The duck and I, unfortunately, are rather critical movie-watchers. Sappy holiday movies, however, are a guilty pleasure of ours. We’re talking the Hallmark Channel kind, where background characters seem to have their smiles glued to their faces, probably because such things as bad hair days don’t exist in this magical world of white, fluffy snow that never turns into mud, and endless funds so that everyone can live in a gigantic excessively decorated house. Within that snow globe world of such a movie the duck and I willingly accept that everyone is happy, rich and beautiful, because even though nothing you see even remotely reminds of reality, the Christmas spirit that is practically seeping through the screen is what the duck and I are there for. Once we notice a confusing detail, however, the duck and I are immediately catapulted out of that snow globe, leaving behind a glittery, slippery mess. This is where the Netflix Original movie The Holiday Calendar enters the stage.
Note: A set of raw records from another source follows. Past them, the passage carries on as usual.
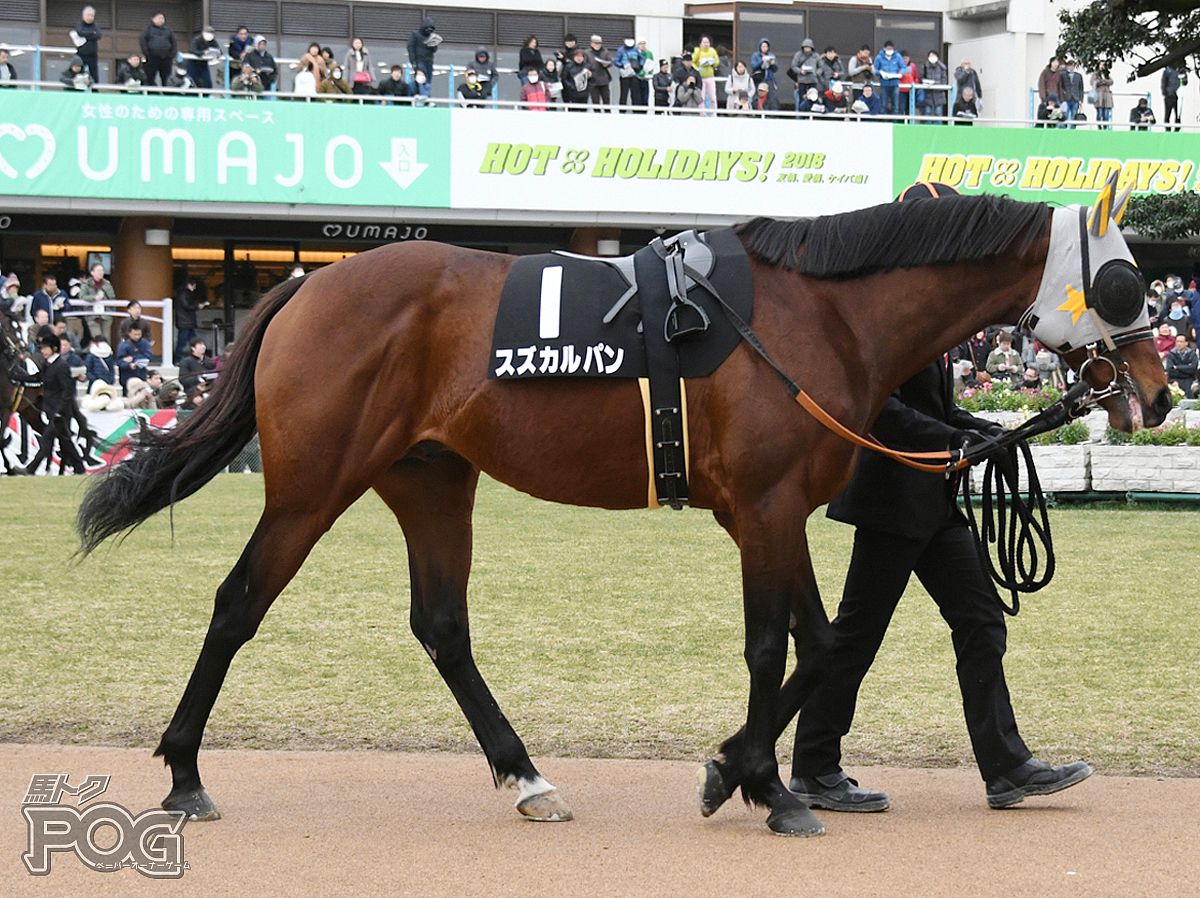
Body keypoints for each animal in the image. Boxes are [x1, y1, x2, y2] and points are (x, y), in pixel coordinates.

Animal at [75, 193, 1161, 840]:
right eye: (1123, 279)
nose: (1155, 391)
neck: (815, 314)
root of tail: (306, 281)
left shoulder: (778, 510)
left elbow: (818, 642)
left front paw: (749, 775)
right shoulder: (764, 509)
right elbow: (778, 646)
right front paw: (758, 783)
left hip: (432, 478)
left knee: (442, 626)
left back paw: (525, 775)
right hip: (312, 485)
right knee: (238, 602)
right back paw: (183, 773)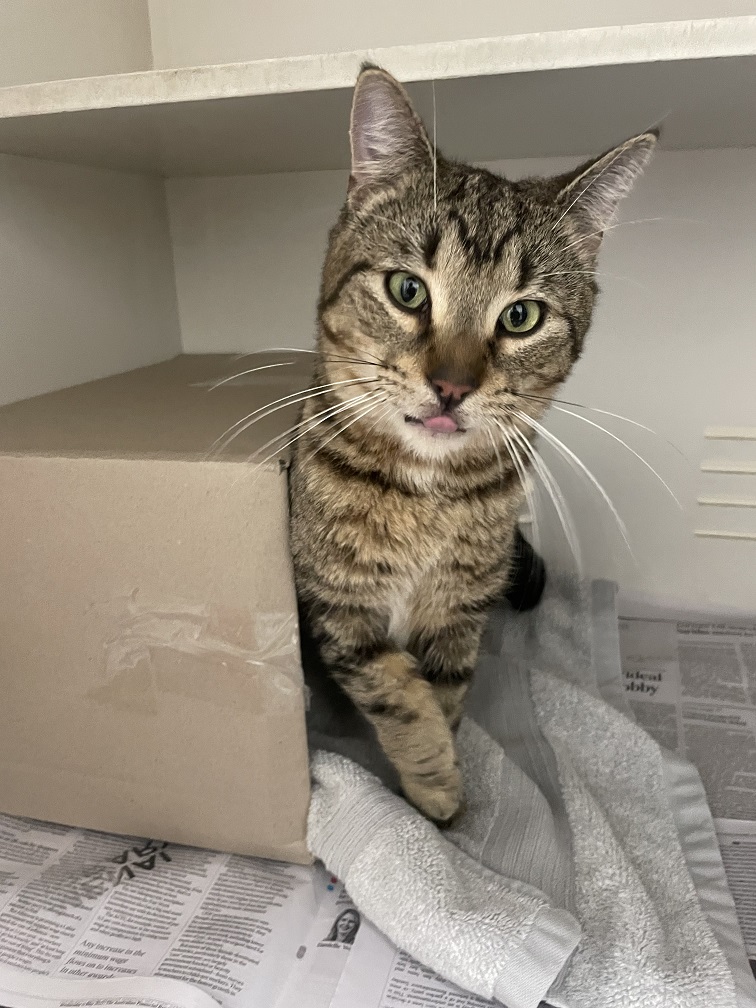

At first the duck and I were super excited when we discovered it, because it promised to be everything that we love about those kinds of Christmas movies. And, boy, did it deliver- except for that one tiny part: The actual holiday calendar. In the movie the grandfather explains that his late wife had discovered this antique Advent calendar, ‘the kind the Europeans used to make’, in a shop in France. That set the gears in the duck and my brains in motion: ‘So, the Advent calendar is pretty old. But didn’t Advent calendars originate in Germany where Christmas is celebrated on December 24th? Hence the 24 doors on regular Advent calendars. That should have also been the case back when that calendar was made…’. This threw us straight to the snow globe dome. When we started seeing little cracks appear in the glass behind us, the brain gears moved some more and we started telling ourselves: ‘This is first and foremost a magical Advent calendar. It probably adapted to the situation. It calendar duckgave the protagonist exactly what the story – no! – what she needed: a 25th door and a red and white candy cane toy (which isn’t a thing in Germany, judging by the grocery store Christmas candy displays). Okay! That works for us.’ Crisis averted! We finished the movie, enjoyed the emphatic character quirks and the beautifully predictably scripted plot, and might even watch it again next Christmas.
Nonetheless, the duck prefers Advent calendars with 24 doors. Though, come to think of it, an extra toy wouldn’t be half bad.